読解用の抜粋 -
◆ ◆ ◆ ◆ ◆ ◆ ◆

TextViewではなく、EditTextを使えば枠線を描画してくれるのですが、ここでは日付の書式をyyyy-mm-ddに簡単に固定したかったので、直接文字入力できないようにTextViewを使いました。yyyy-mm-dd形式にしたかった理由は後ほど説明します。
次のLinearLayoutの中は終了日付です。TextViewのプロパティなどは開始日付と同じです。ボタンを押すと、同様にdatePickerDialogを開きます。
<LinearLayout android:orientation="horizontal" android:layout_width="match_parent" android:layout_height="wrap_content"> <TextView android:id="@+id/textViewTo" android:layout_width="100dp" android:layout_height="26dp" android:textSize="16sp" android:background="@drawable/frame" android:padding ="3dp" /> <Button android:id="@+id/buttonTo" android:layout_width="wrap_content" android:layout_height="wrap_content" android:text="@string/btnTo" /> </LinearLayout>
集計対象と表示しているTextViewの下にRadioGroupがあります(4)。

◆ ◆ ◆ ◆ ◆ ◆ ◆

提供資料 -

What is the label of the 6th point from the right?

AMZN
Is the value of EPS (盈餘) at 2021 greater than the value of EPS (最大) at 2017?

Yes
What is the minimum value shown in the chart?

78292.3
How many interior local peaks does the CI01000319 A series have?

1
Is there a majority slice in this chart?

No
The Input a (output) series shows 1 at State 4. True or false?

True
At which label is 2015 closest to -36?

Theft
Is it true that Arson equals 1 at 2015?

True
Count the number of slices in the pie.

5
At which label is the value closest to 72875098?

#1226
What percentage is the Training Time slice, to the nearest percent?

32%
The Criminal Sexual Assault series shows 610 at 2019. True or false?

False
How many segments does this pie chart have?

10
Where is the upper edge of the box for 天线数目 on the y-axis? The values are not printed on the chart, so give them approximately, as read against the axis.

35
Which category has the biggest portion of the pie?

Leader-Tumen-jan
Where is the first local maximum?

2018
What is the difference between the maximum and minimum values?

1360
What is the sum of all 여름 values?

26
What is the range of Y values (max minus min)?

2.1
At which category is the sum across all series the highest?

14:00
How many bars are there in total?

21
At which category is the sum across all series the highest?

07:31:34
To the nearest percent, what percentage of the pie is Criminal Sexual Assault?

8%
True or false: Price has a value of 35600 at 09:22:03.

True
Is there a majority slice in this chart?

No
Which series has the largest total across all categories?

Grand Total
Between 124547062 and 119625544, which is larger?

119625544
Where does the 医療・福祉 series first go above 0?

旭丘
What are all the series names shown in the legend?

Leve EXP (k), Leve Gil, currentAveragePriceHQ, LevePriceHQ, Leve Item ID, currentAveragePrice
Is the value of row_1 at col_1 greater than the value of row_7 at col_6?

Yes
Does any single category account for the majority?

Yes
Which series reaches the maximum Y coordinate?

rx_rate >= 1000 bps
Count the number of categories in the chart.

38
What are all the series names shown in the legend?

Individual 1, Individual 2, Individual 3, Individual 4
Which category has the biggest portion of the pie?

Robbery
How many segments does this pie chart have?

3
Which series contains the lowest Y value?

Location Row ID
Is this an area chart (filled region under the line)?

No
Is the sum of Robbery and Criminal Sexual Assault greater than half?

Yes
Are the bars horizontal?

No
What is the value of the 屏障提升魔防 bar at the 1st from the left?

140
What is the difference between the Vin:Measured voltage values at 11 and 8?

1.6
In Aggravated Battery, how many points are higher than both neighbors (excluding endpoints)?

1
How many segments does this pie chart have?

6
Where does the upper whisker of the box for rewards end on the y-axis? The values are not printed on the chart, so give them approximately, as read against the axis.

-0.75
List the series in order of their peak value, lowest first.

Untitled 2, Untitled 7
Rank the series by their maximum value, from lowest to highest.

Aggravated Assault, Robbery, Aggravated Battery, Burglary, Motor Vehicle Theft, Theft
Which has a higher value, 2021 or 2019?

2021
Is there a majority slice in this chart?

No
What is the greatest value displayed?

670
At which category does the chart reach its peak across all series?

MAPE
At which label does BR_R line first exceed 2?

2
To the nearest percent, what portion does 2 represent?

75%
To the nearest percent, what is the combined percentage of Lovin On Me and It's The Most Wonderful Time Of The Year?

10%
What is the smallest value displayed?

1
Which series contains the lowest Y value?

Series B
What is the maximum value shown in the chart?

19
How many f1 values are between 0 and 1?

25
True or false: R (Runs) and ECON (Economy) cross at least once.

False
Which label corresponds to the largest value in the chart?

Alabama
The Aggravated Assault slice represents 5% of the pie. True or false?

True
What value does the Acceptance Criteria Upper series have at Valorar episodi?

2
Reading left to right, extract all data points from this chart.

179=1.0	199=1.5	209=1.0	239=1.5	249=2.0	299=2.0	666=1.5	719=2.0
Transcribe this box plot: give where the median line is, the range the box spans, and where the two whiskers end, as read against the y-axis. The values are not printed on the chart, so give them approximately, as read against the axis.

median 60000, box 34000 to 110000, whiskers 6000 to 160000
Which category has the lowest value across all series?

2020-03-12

◆ ◆ ◆ ◆ ◆ ◆ ◆

問題の詳細 - Androidアプリの画面レイアウトを解説した文章の続きを、最後の文の後から書き進めてください。

課題への回答 -
<RadioGroup (4) android:id="@+id/rgSum" android:orientation="horizontal" android:layout_width="match_parent" android:layout_height="wrap_content" > <RadioButton android:id="@+id/rbMeOnly" android:layout_width="wrap_content" android:layout_height="wrap_content" android:checked="true" android:text="@string/meOnly" /> <RadioButton android:id="@+id/rbAll" android:layout_width="wrap_content" android:layout_height="wrap_content" android:text="@string/allMember" /> </RadioGroup>
RadioGroupはRadioButtonをグループ化します。つまり、RadioGroup内に複数のRadioButtonを配置した場合、オンにできるRadioButtonは一つだけになります。このRadioButtonで自分だけのLogClassのレコードを集計するか全体を集計するかを選択したら、ユーザーは集計実行ボタンを押します。戻るボタンを押した場合は、このアクティビティを呼び出したMainActivityに戻ります。
集計結果は一番下にあるListViewに表示します(5)。